■ 原文 ■
━━━━━━━━━━━━━━━━━━━━━━━━━━━━━━

1 ○○税務署長が令和元年6月10日付けで原告に対してした平成26年5月分から平成30年5月分までの別表1及び2記載の源泉徴収による所得税の各納税告知処分及び各不納付加算税賦課決定処分をいずれも取り消す。
2 被告は、原告に対し、53億4717万6776円並びに①別表3の各「年月分」欄の「本税の額」及び「不納付加算税の額」を合計した各金額(当該金額に1万円未満の端数があるときは、これを切り捨てる。)について、令和元年6月15日から令和2年12月31日までについては年1.6%、令和3年1月1日から支払決定の日又は充当の日までについては年7.3%の割合又は租税特別措置法95条に規定する還付加算金特例基準割合のいずれか低い割合による金員(ただし、これに1円未満の端数があるときは、その端数を切り捨てる。)及び②別表3の各「年月分」欄の「延滞税の額」の各金額(当該金額に1万円未満の端数があるときは、これを切り捨てる。)について、令和元年8月6日から令和2年12月31日までについては年1.6%、令和3年1月1日から支払決定の日又は充当の日までについては年7.3%の割合又は租税特別措置法95条に規定する還付加算金特例基準割合のいずれか低い割合による金員(ただし、これに1円未満の端数があるときは、その端数を切り捨てる。)を、各年月分ごとに合計したもの(各年月分の①+②。ただし、これに100円未満の端数があるときは、その端数を切り捨てる。)の総額を支払え。
3 訴訟費用は被告の負担とする。

事実及び理由

第1 請求
 主文同旨

第2 事案の概要
 外国法人である原告の東京支店(以下「東京支店」という。)は、その事業資金を調達するために、英国ロンドン市にある原告の本店(以下「ロンドン本店」という。)に対して社債(後記2(2)ア及びイ。以下、併せて「本件社債」という。)を発行し、ロンドン本店は、外国法人かつ原告の完全子会社である△△△△(以下「A社」という。)に、A社は、内国法人である□□□□(以下「I社」という。)に順次本件社債を譲渡した。

━━━━━━━━━━━━━━━━━━━━━━━━━━━━━━

■ 作業内容 ■
原文によれば、東京支店はどこに対して本件社債を発行しましたか。

━━━━━━━━━━━━━━━━━━━━━━━━━━━━━━

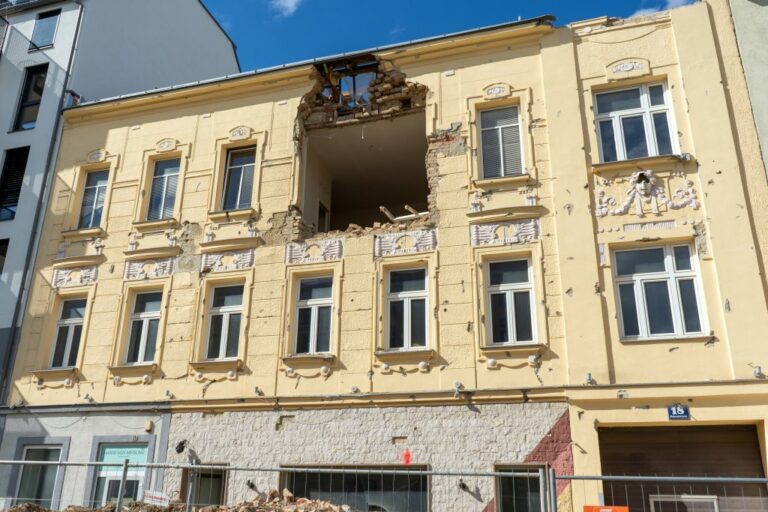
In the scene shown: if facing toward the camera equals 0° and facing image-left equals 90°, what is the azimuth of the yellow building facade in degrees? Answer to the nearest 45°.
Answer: approximately 0°

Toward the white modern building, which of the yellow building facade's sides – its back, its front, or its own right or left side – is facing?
right
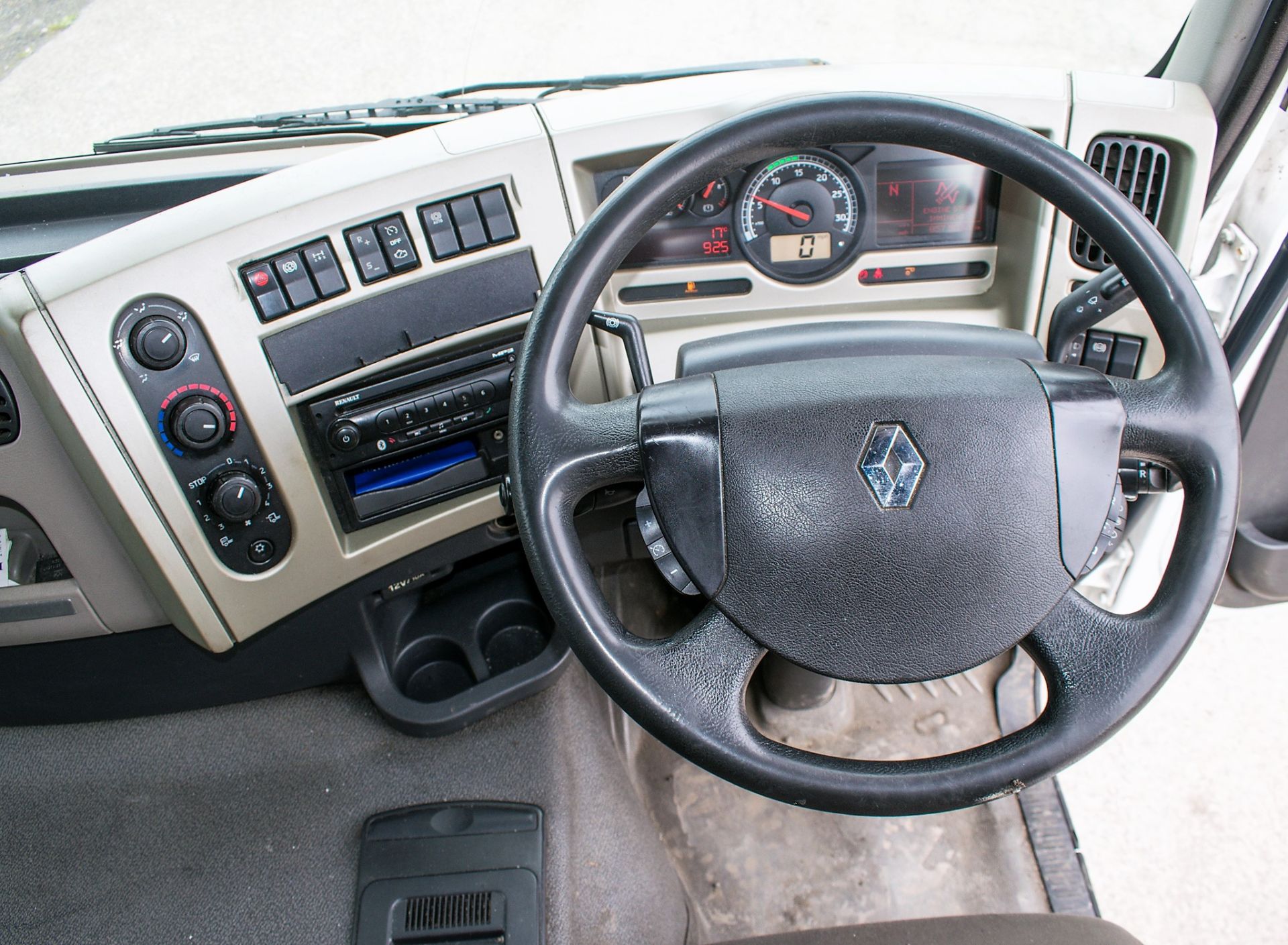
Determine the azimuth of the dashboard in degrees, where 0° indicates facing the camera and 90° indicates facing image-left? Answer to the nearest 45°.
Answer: approximately 0°
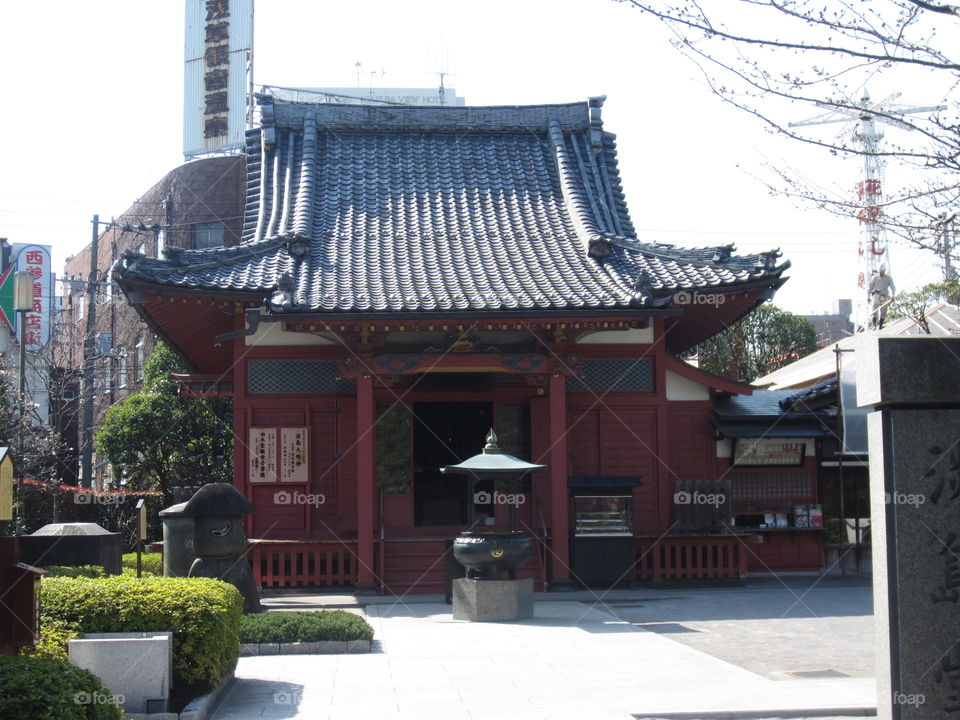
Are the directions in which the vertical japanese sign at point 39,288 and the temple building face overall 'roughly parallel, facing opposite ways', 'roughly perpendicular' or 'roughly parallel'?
roughly parallel

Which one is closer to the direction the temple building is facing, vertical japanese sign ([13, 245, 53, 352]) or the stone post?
the stone post

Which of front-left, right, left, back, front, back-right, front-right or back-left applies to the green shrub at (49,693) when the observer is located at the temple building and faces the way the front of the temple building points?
front

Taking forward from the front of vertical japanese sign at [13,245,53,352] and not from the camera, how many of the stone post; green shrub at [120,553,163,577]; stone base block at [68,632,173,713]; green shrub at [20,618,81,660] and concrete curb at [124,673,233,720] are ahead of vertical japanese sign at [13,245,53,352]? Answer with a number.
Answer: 5

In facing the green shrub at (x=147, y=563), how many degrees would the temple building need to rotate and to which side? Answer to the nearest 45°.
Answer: approximately 90° to its right

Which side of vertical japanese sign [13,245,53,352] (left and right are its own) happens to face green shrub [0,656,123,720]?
front

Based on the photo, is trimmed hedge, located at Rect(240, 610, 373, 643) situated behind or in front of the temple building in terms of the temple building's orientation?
in front

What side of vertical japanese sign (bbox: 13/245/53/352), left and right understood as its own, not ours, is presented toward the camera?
front

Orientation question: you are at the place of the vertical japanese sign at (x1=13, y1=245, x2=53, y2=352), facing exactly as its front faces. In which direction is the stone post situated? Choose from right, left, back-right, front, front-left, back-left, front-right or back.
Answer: front

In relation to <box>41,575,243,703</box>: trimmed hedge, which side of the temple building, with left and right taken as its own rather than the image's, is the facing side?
front

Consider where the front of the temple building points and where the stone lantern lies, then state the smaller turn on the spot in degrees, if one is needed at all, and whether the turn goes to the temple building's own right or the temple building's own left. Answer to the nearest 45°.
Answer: approximately 45° to the temple building's own right

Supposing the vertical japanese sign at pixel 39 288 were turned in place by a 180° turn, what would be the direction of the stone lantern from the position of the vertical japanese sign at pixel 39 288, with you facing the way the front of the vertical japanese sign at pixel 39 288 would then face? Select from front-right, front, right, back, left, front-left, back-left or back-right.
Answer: back

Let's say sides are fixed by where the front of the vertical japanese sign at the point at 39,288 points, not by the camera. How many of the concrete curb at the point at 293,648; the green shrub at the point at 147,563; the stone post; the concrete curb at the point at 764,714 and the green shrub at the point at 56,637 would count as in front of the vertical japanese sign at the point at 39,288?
5

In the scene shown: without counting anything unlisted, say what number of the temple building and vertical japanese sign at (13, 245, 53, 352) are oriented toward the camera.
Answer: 2

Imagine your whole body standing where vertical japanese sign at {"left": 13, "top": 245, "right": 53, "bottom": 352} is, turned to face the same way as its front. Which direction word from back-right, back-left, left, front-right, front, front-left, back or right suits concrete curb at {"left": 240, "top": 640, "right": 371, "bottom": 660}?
front

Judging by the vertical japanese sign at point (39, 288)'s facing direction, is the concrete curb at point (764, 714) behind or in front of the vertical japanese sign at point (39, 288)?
in front

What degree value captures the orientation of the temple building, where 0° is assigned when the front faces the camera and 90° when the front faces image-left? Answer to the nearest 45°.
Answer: approximately 0°
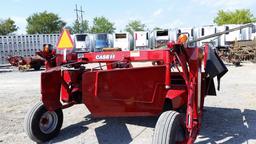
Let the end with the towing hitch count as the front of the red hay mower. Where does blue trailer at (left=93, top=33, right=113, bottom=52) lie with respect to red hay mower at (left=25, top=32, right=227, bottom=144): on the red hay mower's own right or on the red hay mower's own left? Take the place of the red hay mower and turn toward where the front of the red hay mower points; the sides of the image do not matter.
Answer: on the red hay mower's own left

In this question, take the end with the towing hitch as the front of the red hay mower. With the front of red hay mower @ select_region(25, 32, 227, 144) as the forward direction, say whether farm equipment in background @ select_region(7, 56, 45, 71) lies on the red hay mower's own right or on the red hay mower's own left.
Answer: on the red hay mower's own left

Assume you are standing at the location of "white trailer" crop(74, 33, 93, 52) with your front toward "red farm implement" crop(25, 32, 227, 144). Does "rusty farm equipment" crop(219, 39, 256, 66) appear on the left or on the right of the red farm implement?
left

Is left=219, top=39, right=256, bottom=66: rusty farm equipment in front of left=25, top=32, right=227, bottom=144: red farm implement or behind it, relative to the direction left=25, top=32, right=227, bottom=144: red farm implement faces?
in front

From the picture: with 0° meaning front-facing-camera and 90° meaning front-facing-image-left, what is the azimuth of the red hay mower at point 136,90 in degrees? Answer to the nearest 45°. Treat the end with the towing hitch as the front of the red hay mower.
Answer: approximately 225°

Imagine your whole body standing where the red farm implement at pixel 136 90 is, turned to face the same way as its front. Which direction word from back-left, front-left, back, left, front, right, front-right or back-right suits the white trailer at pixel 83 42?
front-left

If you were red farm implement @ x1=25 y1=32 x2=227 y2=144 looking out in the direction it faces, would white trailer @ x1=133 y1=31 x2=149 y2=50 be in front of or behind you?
in front

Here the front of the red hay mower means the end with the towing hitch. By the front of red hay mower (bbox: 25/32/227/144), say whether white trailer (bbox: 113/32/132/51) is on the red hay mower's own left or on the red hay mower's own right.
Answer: on the red hay mower's own left
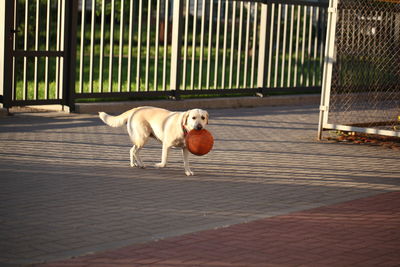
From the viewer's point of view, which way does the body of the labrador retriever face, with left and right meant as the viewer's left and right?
facing the viewer and to the right of the viewer

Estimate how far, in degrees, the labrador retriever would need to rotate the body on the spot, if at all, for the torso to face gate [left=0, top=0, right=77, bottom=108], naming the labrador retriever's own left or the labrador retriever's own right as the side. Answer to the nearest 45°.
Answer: approximately 180°

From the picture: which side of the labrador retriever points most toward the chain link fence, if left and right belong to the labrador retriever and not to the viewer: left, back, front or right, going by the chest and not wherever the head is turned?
left

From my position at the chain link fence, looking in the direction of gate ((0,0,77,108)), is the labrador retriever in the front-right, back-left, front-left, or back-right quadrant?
front-left

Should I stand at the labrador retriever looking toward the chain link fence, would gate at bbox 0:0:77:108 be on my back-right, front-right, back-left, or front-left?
front-left

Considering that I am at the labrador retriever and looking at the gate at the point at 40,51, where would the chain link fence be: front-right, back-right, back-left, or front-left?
front-right
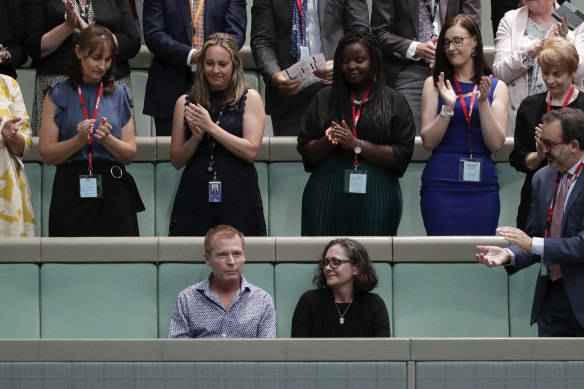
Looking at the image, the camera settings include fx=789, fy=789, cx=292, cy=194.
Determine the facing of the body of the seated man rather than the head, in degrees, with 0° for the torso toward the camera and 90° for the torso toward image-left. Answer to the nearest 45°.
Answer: approximately 0°

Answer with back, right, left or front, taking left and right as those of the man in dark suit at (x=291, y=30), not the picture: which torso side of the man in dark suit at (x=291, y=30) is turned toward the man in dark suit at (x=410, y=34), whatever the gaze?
left

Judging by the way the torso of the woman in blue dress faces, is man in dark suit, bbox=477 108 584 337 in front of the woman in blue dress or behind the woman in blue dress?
in front

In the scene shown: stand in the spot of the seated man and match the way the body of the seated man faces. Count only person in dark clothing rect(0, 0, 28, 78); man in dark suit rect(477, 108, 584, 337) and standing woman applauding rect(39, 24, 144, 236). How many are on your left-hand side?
1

━━━━━━━━━━━━━━━━━━━━━━━━━━━━━━

■ 完了作業 ■
英国ロンドン市にある原告の本店(ロンドン本店)に対して発行しました。